Comment 4 Telesto 2021-03-04 08:58:01 UTC Comment hidden (no-value)
Comment 5 Miklos Vajna 2021-03-04 09:01:38 UTC Comment hidden (no-value)
Comment 6 NISZ LibreOffice Team 2021-03-26 10:11:52 UTC
I think the problem here is at import time. Doing this:

Steps to Reproduce:
1. Open the attached file
2. Save as DOCX
3. File reload
4. Go to character styles.. notice a whole list of additional styles

does not result in extra character styles being saved to the docx files styles.xml (since bug #92335 was fixed).

These extra styles appear only at docx import time, then these can be saved to odt (unfortunately).
Comment 7 NISZ LibreOffice Team 2021-03-26 10:12:36 UTC
Created attachment 170749 [details]
Simple reproducer file
Comment 8 NISZ LibreOffice Team 2021-03-26 10:14:16 UTC
Created attachment 170750 [details]
The reproducer document saved to docx
Comment 9 NISZ LibreOffice Team 2021-03-26 10:16:46 UTC
Created attachment 170751 [details]
The docx version of the reproducer saved back to odt

This has the extra character styles saved to sytles.xml
Comment 10 NISZ LibreOffice Team 2021-03-26 10:19:10 UTC
Created attachment 170752 [details]
The original reproducer and its docx version

The problem starts at the docx import.
Comment 11 NISZ LibreOffice Team 2021-03-26 10:20:43 UTC
Created attachment 170753 [details]
The docx version and the odt saved from it

Once these fake ListLabel character styles are created they are saved to odt.

Version: 7.2.0.0.alpha0+ (x64) / LibreOffice Community
Build ID: 2fb274950e5207ca55f4f52325fb522bd44024e1
CPU threads: 4; OS: Windows 10.0 Build 18363; UI render: Skia/Raster; VCL: win
Locale: en-US (hu_HU); UI: en-US
Calc: CL
Comment 12 Justin L 2021-03-31 18:07:18 UTC
(In reply to NISZ LibreOffice Team from comment #11)
> Once these fake ListLabel character styles are created they are saved to odt.

I don't think we would want to do anything to try and stop this though.
However, one possibility would be to create a "clean up document" tool that goes through and removes excess styles, obsolete direct formatting, etc.  (This, of course, is a HUGE enhancement idea, and so far we can't even get someone to write a compress-all-pictures tool...)
Comment 13 NISZ LibreOffice Team 2021-07-13 07:05:50 UTC
*** Bug 143237 has been marked as a duplicate of this bug. ***
Comment 14 Eyal Rozenberg 2023-01-26 20:31:42 UTC
(In reply to Justin L from comment #12)
> (In reply to NISZ LibreOffice Team from comment #11)
> > Once these fake ListLabel character styles are created they are saved to odt.
> 
> I don't think we would want to do anything to try and stop this though.

Why?
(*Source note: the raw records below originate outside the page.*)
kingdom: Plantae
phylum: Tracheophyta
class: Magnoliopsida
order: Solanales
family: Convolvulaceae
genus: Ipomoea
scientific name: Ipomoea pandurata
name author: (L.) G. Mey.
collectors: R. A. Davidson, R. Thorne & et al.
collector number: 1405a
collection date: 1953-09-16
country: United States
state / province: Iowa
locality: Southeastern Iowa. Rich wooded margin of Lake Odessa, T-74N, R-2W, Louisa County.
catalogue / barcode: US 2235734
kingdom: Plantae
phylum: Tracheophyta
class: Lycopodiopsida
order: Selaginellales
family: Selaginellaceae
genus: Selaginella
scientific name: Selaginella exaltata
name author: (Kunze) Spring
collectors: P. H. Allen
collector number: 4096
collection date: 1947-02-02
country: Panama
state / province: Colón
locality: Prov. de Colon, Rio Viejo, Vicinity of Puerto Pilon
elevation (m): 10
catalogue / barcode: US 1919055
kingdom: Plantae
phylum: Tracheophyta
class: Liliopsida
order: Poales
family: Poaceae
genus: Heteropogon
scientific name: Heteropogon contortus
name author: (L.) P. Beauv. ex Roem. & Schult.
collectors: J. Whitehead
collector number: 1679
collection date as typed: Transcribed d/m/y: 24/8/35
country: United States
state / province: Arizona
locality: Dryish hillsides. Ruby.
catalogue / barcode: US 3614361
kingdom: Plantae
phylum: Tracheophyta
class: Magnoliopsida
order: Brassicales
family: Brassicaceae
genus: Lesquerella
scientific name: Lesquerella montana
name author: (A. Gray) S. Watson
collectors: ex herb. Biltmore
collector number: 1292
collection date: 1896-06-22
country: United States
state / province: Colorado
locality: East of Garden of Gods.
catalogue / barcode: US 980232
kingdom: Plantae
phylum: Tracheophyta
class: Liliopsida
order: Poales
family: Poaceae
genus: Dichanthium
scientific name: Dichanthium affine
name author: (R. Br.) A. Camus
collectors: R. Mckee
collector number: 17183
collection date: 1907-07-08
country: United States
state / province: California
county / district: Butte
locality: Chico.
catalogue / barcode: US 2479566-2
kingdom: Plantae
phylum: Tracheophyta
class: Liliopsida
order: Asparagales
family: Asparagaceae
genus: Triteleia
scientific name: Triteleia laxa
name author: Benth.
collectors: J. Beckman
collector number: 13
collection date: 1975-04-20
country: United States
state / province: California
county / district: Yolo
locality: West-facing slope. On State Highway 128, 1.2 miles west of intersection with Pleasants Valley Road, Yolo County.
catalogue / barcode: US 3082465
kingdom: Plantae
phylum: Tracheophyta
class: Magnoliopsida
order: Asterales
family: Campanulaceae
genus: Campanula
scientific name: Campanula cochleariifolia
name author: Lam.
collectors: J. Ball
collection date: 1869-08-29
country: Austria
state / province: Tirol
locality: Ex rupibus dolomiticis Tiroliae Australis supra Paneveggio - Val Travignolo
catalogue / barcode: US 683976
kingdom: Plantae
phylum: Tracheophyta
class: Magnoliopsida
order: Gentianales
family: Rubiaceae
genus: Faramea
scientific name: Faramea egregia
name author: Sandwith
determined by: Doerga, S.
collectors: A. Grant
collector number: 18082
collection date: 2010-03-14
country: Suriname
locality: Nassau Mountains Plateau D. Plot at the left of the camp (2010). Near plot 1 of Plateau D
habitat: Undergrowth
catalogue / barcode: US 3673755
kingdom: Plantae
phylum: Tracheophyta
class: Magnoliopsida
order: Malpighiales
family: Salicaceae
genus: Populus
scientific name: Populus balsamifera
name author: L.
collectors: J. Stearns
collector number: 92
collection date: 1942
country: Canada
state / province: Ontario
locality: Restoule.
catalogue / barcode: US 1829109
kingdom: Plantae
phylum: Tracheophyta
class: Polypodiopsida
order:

I mean, if styles are generated artifically, why not prevent that from happening? Or at least, use more stringent criteria to decide when a style is generated?

> However, one possibility would be to create a "clean up document" tool that
> goes through and removes excess styles, obsolete direct formatting, etc. 
> (This, of course, is a HUGE enhancement idea, and so far we can't even get
> someone to write a compress-all-pictures tool...)

and it would also be a separate bug IMHO.